Vardar era viúvo. Havia se casado com uma Bruxa de Luz e sua vida era feliz e tranquila, quando soube da gravidez da esposa, deu uma enorme festa em homenagem. Todos as criaturas mágicas da redondeza foram convidados. Haviam elfos, outras bruxas, duendes, e até mesmo alguns trolls, a festa durou três dias e teve tanta comida e bebida que alguns tiveram que ser carregados até suas casas.

A gravidez ocorreu normalmente, mas quando o dia do parto foi se aproximando, ele começou a sentir algo estranho, como uma premonição de algo ruim estava por acontecer. E assim foi. Yosun nasceu no mesmo dia que sua mãe partiu, levando um pedaço do seu coração consigo. No começo ele não suportava ver a filha, seu rosto idêntico ao da amada, o lembrava da sua perda. Até pensou em dá-la, mas quando percebeu que estava sendo cruel com uma bebê inocente, sentou no chão do quarto da pequena e chorou, até que toda a mágoa e tristeza foi purgada do seu sistema. Desde então, ele ama e protege a filha como um tesouro, já que ela é o pequeno presente que Miry o deixou antes de partir.

-Sim papai, olha, se quiser pode ligar para ela e perguntar. -Yosun declarou segura de si, sabendo que se o pai realmente ligasse para a amiga, ela confirmaria toda a história.

-Tudo bem, pode ir, mas a quero de volta em no máximo três horas, entendeu mocinha? -Desconfiado, Vardar decidiu dar um voto de confiança.

-Obrigada papai, você é o máximo! -A pequena deu pequenos pulinhos de alegria e saiu praticamente correndo da casa, antes que o pai mudasse de ideia.

Sabendo que estava sendo observada, fez o caminho até a casa da amiga, porém algumas ruas antes, quando já não estava sob a vigilância do pai, deu a volta e entrou na enorme floresta que enfeitava os jardins daqueles que viviam na concentração.

Encontrou com alguns duendes brincando e depois de lhes entregar algumas pedras e bugigangas para evitar ser incomodada, prosseguiu seu caminho até o lugar secreto que havia encontrado dias antes.
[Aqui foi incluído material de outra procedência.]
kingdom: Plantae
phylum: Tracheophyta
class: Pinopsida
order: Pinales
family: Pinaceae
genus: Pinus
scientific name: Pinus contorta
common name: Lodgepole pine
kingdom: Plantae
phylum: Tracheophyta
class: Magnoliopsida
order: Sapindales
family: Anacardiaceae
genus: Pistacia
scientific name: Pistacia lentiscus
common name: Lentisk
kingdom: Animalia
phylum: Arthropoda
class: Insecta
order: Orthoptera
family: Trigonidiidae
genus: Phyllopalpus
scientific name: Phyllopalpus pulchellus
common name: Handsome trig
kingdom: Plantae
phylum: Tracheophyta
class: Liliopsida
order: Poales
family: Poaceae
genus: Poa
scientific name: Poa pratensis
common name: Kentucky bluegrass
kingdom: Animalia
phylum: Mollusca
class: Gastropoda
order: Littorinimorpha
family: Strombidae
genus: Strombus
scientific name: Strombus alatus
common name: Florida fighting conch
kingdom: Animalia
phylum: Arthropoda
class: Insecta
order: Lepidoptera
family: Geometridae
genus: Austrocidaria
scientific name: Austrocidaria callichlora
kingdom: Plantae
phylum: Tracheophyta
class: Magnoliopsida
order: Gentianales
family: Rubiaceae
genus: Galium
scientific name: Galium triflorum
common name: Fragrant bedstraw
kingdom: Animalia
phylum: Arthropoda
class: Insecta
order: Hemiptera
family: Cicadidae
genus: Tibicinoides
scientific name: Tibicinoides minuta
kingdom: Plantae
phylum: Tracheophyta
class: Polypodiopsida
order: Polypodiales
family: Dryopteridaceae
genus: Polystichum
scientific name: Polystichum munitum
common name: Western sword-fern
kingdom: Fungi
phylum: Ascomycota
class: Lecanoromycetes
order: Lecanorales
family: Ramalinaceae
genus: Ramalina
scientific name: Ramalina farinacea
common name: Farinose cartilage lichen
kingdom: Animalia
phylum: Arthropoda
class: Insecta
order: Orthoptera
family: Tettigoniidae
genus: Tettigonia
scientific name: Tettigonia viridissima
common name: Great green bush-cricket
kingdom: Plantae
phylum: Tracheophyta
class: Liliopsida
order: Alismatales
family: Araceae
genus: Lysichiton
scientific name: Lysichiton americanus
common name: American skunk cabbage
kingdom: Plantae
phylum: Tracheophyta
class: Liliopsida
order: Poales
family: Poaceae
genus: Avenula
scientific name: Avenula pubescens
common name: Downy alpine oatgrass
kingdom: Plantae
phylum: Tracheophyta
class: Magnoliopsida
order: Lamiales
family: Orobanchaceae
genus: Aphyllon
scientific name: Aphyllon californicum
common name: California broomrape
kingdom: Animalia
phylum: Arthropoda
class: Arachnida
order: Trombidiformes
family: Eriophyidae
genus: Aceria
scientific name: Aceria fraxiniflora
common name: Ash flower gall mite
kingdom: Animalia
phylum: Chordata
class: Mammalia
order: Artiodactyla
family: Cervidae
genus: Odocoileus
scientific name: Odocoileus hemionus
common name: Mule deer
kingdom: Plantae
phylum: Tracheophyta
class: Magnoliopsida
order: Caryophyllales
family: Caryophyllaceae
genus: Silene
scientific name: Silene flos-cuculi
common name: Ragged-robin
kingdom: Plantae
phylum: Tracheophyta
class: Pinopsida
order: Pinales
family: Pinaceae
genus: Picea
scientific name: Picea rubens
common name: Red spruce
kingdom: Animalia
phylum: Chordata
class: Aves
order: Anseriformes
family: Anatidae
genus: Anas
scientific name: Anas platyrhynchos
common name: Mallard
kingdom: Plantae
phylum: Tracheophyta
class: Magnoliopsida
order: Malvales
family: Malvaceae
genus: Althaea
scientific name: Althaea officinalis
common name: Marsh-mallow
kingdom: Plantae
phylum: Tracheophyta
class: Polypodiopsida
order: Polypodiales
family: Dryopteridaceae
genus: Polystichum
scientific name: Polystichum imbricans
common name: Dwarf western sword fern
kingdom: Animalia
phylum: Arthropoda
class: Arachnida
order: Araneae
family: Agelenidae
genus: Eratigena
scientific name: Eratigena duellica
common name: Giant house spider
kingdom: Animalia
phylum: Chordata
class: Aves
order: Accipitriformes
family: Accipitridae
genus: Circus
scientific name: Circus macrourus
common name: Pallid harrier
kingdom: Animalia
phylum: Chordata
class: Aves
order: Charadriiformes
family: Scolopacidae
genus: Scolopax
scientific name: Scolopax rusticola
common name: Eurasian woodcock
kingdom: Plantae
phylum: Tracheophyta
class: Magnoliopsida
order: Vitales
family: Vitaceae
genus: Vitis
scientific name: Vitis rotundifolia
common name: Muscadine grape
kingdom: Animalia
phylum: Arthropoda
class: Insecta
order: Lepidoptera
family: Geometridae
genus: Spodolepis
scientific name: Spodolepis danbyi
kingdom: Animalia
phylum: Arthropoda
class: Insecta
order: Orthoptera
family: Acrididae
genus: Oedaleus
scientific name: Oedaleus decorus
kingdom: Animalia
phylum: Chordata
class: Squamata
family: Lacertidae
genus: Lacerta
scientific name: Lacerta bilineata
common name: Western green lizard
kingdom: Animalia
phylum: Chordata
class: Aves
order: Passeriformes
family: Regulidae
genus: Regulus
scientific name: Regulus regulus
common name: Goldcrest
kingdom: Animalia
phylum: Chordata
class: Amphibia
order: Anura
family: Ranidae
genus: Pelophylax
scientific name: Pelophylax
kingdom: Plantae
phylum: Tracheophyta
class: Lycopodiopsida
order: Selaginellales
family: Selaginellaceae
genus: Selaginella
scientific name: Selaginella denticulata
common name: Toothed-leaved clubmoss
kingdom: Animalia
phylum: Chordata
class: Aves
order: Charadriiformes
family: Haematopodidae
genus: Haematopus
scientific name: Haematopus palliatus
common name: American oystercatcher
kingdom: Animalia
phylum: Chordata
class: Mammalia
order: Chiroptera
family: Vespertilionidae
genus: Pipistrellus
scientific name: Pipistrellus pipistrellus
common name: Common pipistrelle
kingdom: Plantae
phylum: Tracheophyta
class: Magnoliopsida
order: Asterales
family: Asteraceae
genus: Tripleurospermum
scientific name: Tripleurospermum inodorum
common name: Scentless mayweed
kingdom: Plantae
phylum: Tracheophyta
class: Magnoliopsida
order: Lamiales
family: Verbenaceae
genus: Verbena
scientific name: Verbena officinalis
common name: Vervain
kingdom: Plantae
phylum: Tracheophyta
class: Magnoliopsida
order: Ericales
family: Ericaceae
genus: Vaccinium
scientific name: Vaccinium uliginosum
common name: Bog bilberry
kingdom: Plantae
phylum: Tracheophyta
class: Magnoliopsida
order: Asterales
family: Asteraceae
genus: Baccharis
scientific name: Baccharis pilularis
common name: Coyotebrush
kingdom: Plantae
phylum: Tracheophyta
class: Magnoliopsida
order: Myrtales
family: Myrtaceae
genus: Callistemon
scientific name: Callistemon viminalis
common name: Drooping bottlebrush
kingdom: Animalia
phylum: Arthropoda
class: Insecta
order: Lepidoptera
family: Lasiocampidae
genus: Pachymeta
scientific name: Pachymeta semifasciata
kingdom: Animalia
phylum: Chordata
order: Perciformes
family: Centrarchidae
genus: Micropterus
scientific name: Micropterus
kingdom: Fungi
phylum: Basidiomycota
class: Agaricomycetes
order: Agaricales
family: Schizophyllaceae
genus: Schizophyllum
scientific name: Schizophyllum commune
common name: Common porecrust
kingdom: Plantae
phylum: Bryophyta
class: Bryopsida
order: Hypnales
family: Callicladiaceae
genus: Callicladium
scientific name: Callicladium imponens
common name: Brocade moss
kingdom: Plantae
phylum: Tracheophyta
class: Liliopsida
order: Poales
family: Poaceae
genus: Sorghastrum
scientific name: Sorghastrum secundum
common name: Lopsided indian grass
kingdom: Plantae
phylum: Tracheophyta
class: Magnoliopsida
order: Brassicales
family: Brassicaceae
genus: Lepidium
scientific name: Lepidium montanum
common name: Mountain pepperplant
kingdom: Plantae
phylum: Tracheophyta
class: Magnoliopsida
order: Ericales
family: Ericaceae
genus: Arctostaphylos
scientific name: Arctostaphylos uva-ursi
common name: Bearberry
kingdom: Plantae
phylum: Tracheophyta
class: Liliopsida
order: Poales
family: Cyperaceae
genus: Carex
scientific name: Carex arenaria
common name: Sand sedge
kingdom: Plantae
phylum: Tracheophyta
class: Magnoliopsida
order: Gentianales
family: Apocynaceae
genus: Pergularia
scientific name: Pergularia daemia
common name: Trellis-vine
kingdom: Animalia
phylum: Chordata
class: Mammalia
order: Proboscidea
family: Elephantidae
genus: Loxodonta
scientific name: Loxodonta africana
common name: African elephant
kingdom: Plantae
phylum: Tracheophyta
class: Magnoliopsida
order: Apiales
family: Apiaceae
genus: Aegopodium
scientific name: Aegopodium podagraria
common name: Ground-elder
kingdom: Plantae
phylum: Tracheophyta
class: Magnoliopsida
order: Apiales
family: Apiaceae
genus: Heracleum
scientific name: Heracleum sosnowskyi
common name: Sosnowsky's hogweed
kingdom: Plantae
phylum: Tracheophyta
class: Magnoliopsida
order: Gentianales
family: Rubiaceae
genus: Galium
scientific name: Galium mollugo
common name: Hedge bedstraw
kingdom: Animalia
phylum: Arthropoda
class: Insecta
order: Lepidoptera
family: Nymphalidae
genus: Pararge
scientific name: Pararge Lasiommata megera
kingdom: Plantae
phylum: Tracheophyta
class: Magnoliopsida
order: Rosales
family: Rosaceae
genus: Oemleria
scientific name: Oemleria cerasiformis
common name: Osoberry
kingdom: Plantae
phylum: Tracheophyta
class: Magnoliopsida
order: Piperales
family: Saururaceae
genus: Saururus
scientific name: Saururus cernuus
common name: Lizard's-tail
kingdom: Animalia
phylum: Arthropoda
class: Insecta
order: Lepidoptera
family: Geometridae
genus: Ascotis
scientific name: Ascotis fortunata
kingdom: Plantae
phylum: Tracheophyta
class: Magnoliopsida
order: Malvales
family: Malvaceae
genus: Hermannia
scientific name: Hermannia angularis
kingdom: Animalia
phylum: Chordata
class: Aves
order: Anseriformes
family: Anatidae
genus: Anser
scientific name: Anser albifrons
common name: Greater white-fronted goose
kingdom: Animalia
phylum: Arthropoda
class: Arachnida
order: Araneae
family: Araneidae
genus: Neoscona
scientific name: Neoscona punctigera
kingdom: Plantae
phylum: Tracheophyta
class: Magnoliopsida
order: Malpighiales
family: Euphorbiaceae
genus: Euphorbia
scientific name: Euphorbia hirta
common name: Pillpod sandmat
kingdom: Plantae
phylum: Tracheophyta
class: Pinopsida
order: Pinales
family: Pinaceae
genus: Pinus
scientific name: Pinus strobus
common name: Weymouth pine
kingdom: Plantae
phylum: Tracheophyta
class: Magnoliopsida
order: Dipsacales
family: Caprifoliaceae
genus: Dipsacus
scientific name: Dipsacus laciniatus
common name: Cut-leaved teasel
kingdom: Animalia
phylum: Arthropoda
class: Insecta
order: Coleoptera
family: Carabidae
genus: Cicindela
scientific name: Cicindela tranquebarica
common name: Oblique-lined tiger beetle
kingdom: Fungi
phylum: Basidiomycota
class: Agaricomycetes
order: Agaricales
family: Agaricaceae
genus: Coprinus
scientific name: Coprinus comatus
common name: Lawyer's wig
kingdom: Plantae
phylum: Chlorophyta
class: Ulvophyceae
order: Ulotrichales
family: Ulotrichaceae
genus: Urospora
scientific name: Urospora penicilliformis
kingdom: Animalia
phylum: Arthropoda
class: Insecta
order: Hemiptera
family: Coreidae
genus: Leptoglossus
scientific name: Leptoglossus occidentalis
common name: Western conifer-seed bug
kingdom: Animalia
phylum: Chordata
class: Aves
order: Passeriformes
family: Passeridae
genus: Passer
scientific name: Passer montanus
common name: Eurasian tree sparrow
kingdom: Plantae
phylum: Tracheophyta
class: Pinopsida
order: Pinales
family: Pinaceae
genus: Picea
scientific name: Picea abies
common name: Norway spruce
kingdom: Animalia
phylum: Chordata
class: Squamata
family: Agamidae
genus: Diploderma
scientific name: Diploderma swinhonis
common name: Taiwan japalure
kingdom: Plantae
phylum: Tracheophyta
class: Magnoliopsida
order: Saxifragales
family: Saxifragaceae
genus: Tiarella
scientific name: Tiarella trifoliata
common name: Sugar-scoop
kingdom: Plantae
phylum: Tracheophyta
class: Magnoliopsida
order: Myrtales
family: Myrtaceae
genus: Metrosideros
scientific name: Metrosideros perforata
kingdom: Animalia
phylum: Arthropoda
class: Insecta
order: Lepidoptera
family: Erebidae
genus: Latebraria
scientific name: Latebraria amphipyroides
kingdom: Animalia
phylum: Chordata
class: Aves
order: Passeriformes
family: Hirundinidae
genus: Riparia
A floresta era gigante e separada por zonas. Não era permitido entrar em qualquer uma, já que de acordo às regras de conduta, eram perigosas e poderiam colocar em risco a todos. Segundo os criadores das regras, os Antigos, ali haviam lugares enfeitiçados pelas Bruxas de Fogo, outros lugares continham monstros que lhe arrancariam a cabeça e você nem perceberia e alguns lugares eles simplesmente baniram o acesso, sem dar maiores explicações.
Yosun sabia as regras de cor, o que não entendia, era porque não podia explorar um lugar aparentemente inofensivo, de modo que sem medo, caminhou pelo lugar que se começava a se transformar de belo a macabro, ignorando todos os sinais que gritavam que ela poderia realmente estar em perigo.

A garotinha estava concentrada apenas em encontrar o ser que pensava haver visto.

O chão que antes era coberto por flores de todas as cores, havia adquirido uma tonalidade negra, lodosa, morta.

Seus passos se detiveram por apenas alguns segundos, ao perceber aquilo, mas sua determinação era maior que todo e qualquer medo. Olhando em volta e constatando que estava completamente perdida, decidiu não se alterar. A solução era fazer o caminho contrário, assim encontraria a saída de volta. Ou pelo menos era o que pensava.

Conforme caminhava, percebia que ficava ainda mais perdida. No que havia se metido? Seu pai ficaria furioso quando ela não voltasse na hora correta.
Procurou por algo ou alguém que pudesse ajudá-la, mas como pensava, estava completamente sozinha. Seu coração palpitava tão forte, que no completo silêncio da floresta, podia escutar o eco dos batimentos cardíacos. De repente tudo à sua redor começou a dar voltas, e aquele som foi ficando cada vez mais forte se transformando em um zumbido dentro da sua cabeça, tão forte que em um momento ela estava em pé e no outro estava caída no chão, desacordada.